[A block of data]
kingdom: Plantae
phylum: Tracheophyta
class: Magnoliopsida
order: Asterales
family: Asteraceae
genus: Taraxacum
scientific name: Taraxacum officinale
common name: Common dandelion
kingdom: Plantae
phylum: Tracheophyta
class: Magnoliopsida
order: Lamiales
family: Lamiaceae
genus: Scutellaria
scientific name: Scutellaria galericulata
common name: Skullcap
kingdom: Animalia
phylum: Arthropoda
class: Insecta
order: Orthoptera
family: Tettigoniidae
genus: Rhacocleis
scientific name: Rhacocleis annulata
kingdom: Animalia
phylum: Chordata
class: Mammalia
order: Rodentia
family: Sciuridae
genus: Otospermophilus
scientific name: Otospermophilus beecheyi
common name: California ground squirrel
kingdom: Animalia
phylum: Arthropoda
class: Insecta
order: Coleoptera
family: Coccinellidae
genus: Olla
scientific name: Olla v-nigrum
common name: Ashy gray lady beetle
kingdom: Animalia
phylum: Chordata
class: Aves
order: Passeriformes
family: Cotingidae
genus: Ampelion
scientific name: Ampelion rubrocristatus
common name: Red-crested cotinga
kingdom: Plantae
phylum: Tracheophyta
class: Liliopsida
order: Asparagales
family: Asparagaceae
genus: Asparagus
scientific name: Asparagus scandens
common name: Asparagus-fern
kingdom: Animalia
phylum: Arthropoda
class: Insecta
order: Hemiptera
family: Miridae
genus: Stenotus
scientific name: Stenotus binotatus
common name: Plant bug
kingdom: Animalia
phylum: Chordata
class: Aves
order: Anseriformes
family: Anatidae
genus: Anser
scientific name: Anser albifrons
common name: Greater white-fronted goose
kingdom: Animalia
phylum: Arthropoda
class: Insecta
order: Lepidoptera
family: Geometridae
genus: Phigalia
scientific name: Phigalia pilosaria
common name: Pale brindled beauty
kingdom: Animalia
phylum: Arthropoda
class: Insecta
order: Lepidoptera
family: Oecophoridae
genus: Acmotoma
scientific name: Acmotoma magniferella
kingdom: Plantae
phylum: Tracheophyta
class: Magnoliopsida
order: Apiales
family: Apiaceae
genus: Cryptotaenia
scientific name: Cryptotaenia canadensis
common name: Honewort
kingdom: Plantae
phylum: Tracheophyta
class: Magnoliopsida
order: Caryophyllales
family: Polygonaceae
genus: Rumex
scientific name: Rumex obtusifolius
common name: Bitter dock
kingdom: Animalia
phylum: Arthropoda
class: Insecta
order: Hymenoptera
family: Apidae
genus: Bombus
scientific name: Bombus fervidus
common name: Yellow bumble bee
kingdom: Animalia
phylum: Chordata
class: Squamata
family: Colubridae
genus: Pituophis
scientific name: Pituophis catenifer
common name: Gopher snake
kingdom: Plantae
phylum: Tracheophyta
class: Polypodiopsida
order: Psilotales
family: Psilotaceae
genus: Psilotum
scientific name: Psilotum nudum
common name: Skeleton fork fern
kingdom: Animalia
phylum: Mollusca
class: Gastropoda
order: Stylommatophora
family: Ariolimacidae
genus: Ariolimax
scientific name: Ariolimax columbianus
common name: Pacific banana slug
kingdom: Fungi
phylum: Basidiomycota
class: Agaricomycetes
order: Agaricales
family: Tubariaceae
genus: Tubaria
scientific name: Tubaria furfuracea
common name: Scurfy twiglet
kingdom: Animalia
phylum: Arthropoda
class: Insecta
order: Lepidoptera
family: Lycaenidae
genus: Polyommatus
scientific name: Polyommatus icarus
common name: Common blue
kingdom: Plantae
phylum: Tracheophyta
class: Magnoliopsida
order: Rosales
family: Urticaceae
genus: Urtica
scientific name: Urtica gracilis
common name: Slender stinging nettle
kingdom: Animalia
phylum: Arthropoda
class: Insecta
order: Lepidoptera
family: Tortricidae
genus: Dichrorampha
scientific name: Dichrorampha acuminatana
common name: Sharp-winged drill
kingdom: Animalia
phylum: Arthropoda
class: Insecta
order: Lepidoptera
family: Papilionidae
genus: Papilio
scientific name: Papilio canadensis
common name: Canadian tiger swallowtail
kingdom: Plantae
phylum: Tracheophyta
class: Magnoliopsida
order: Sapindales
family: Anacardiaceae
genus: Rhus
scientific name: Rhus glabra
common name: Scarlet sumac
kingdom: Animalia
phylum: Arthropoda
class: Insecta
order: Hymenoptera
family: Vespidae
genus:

## WHAT THE EXERCISE ASKS
Reproduce the material above, substituting "vernacular name" for "common name" in every line where it occurs and leaving everything else unchanged.

## TASK SOLUTION
kingdom: Plantae
phylum: Tracheophyta
class: Magnoliopsida
order: Asterales
family: Asteraceae
genus: Taraxacum
scientific name: Taraxacum officinale
vernacular name: Common dandelion
kingdom: Plantae
phylum: Tracheophyta
class: Magnoliopsida
order: Lamiales
family: Lamiaceae
genus: Scutellaria
scientific name: Scutellaria galericulata
vernacular name: Skullcap
kingdom: Animalia
phylum: Arthropoda
class: Insecta
order: Orthoptera
family: Tettigoniidae
genus: Rhacocleis
scientific name: Rhacocleis annulata
kingdom: Animalia
phylum: Chordata
class: Mammalia
order: Rodentia
family: Sciuridae
genus: Otospermophilus
scientific name: Otospermophilus beecheyi
vernacular name: California ground squirrel
kingdom: Animalia
phylum: Arthropoda
class: Insecta
order: Coleoptera
family: Coccinellidae
genus: Olla
scientific name: Olla v-nigrum
vernacular name: Ashy gray lady beetle
kingdom: Animalia
phylum: Chordata
class: Aves
order: Passeriformes
family: Cotingidae
genus: Ampelion
scientific name: Ampelion rubrocristatus
vernacular name: Red-crested cotinga
kingdom: Plantae
phylum: Tracheophyta
class: Liliopsida
order: Asparagales
family: Asparagaceae
genus: Asparagus
scientific name: Asparagus scandens
vernacular name: Asparagus-fern
kingdom: Animalia
phylum: Arthropoda
class: Insecta
order: Hemiptera
family: Miridae
genus: Stenotus
scientific name: Stenotus binotatus
vernacular name: Plant bug
kingdom: Animalia
phylum: Chordata
class: Aves
order: Anseriformes
family: Anatidae
genus: Anser
scientific name: Anser albifrons
vernacular name: Greater white-fronted goose
kingdom: Animalia
phylum: Arthropoda
class: Insecta
order: Lepidoptera
family: Geometridae
genus: Phigalia
scientific name: Phigalia pilosaria
vernacular name: Pale brindled beauty
kingdom: Animalia
phylum: Arthropoda
class: Insecta
order: Lepidoptera
family: Oecophoridae
genus: Acmotoma
scientific name: Acmotoma magniferella
kingdom: Plantae
phylum: Tracheophyta
class: Magnoliopsida
order: Apiales
family: Apiaceae
genus: Cryptotaenia
scientific name: Cryptotaenia canadensis
vernacular name: Honewort
kingdom: Plantae
phylum: Tracheophyta
class: Magnoliopsida
order: Caryophyllales
family: Polygonaceae
genus: Rumex
scientific name: Rumex obtusifolius
vernacular name: Bitter dock
kingdom: Animalia
phylum: Arthropoda
class: Insecta
order: Hymenoptera
family: Apidae
genus: Bombus
scientific name: Bombus fervidus
vernacular name: Yellow bumble bee
kingdom: Animalia
phylum: Chordata
class: Squamata
family: Colubridae
genus: Pituophis
scientific name: Pituophis catenifer
vernacular name: Gopher snake
kingdom: Plantae
phylum: Tracheophyta
class: Polypodiopsida
order: Psilotales
family: Psilotaceae
genus: Psilotum
scientific name: Psilotum nudum
vernacular name: Skeleton fork fern
kingdom: Animalia
phylum: Mollusca
class: Gastropoda
order: Stylommatophora
family: Ariolimacidae
genus: Ariolimax
scientific name: Ariolimax columbianus
vernacular name: Pacific banana slug
kingdom: Fungi
phylum: Basidiomycota
class: Agaricomycetes
order: Agaricales
family: Tubariaceae
genus: Tubaria
scientific name: Tubaria furfuracea
vernacular name: Scurfy twiglet
kingdom: Animalia
phylum: Arthropoda
class: Insecta
order: Lepidoptera
family: Lycaenidae
genus: Polyommatus
scientific name: Polyommatus icarus
vernacular name: Common blue
kingdom: Plantae
phylum: Tracheophyta
class: Magnoliopsida
order: Rosales
family: Urticaceae
genus: Urtica
scientific name: Urtica gracilis
vernacular name: Slender stinging nettle
kingdom: Animalia
phylum: Arthropoda
class: Insecta
order: Lepidoptera
family: Tortricidae
genus: Dichrorampha
scientific name: Dichrorampha acuminatana
vernacular name: Sharp-winged drill
kingdom: Animalia
phylum: Arthropoda
class: Insecta
order: Lepidoptera
family: Papilionidae
genus: Papilio
scientific name: Papilio canadensis
vernacular name: Canadian tiger swallowtail
kingdom: Plantae
phylum: Tracheophyta
class: Magnoliopsida
order: Sapindales
family: Anacardiaceae
genus: Rhus
scientific name: Rhus glabra
vernacular name: Scarlet sumac
kingdom: Animalia
phylum: Arthropoda
class: Insecta
order: Hymenoptera
family: Vespidae
genus:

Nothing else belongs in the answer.